Exercise 2: Evaluating a spline model

We’ll extend our best linear regression model with spline functions of the quantitative predictors (leave Private as is).

  1. What tuning parameter is associated with splines? How do high/low values of this parameter relate to bias and variance?

  2. Update your recipe from Exercise 1 to fit a linear model (with the lm engine rather than lasso) with the 2 best quantitative predictors with natural splines that have 2 knots (= 3 degrees of freedom) and include Private. Fit this model with CV, fit_resamples, (same folds as before) to compare MAE and then fit the model to the whole training data. Call this fit model ns_mod.

# Model Spec
lm_spec <-
  linear_reg() %>%
  set_engine(engine = 'lm') %>%
  set_mode('regression')

# New Recipe (remove steps needed for LASSO, add splines)

# Workflow (Recipe + Model)

# CV to Evaluate
cv_output <- fit_resamples(
  ___, # workflow
  resamples = data_cv8, # cv folds
  metrics = metric_set(___)
)

cv_output %>% collect_metrics()

# Fit with all data
ns_mod <- fit(
  ___, #workflow
  data = college_clean
)
  1. Make plots of the residuals vs. the 3 quantitative predictors to evaluate if splines improved the model.
spline_mod_output <- ___


# Residual plots
  1. Compare the CV MAE between models with and without the splines.
tune_output %>% collect_metrics() %>% filter(penalty == (best_penalty %>% pull(penalty)))

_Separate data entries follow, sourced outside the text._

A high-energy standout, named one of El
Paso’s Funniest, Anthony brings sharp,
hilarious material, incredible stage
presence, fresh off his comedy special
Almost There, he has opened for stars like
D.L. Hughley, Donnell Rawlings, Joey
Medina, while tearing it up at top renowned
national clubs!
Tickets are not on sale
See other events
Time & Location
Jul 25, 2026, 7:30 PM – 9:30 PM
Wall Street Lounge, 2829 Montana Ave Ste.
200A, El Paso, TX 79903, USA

cv_output %>% collect_metrics()

Extra! Variable scaling

What is your intuition about whether variable scaling matters for the performance of splines?

Check you intuition by reusing code from Exercise 2, except by adding in step_normalize(all_numeric_predictors()) before step_ns(). Call this ns_mod2.

How do the predictions from ns_mod and ns_mod2 compare? You could use a plot to compare or check out the all.equal() function.